--- Material provided Enclosed Below ---

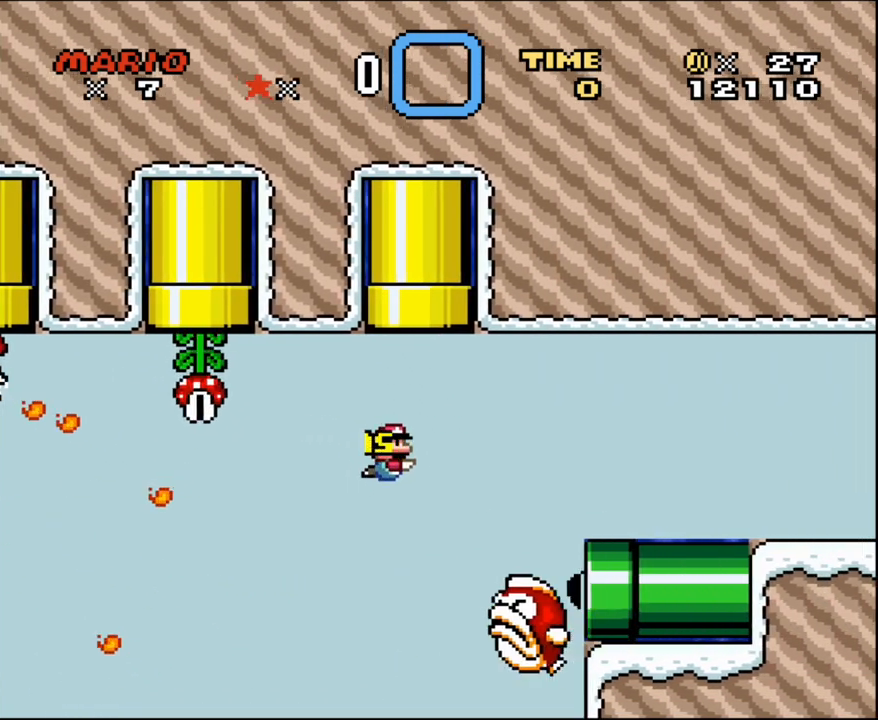
{"buttons": ["Y", "DPAD_DOWN", "DPAD_LEFT"], "events": [[150, "B", "down"], [267, "B", "up"]]}
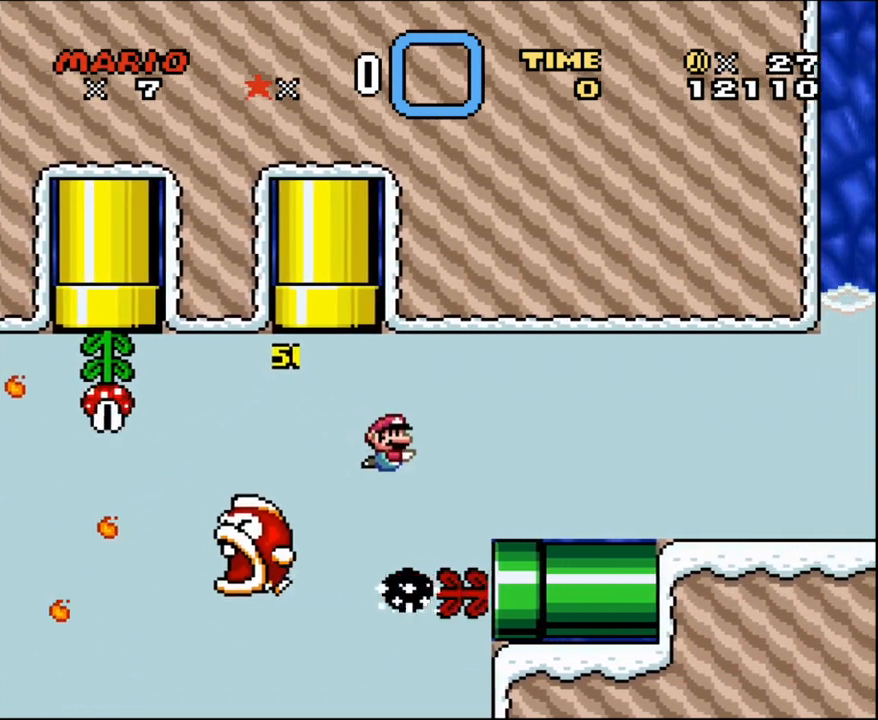
{"buttons": ["Y", "DPAD_DOWN", "DPAD_LEFT"], "events": [[150, "B", "down"], [300, "B", "up"]]}
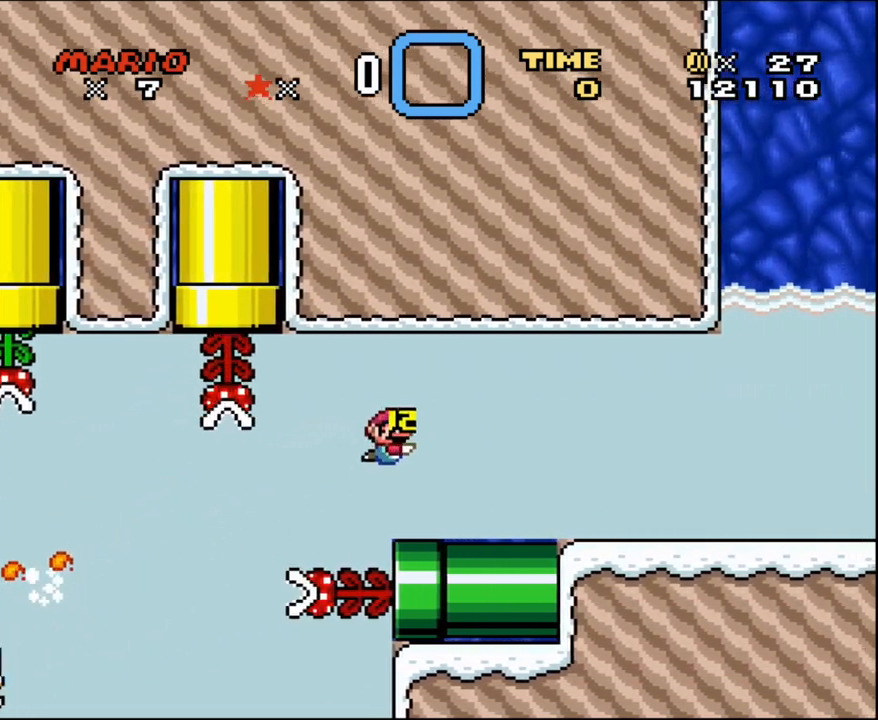
{"buttons": ["Y", "DPAD_DOWN", "DPAD_LEFT"], "events": [[200, "B", "down"], [367, "B", "up"]]}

--- End of Enclosed Material provided ---

__The task__: Repeat the data above word for word, without pictures.

__Answer box__:
{"buttons": ["Y", "DPAD_DOWN", "DPAD_LEFT"], "events": [[150, "B", "down"], [267, "B", "up"]]}
{"buttons": ["Y", "DPAD_DOWN", "DPAD_LEFT"], "events": [[150, "B", "down"], [300, "B", "up"]]}
{"buttons": ["Y", "DPAD_DOWN", "DPAD_LEFT"], "events": [[200, "B", "down"], [367, "B", "up"]]}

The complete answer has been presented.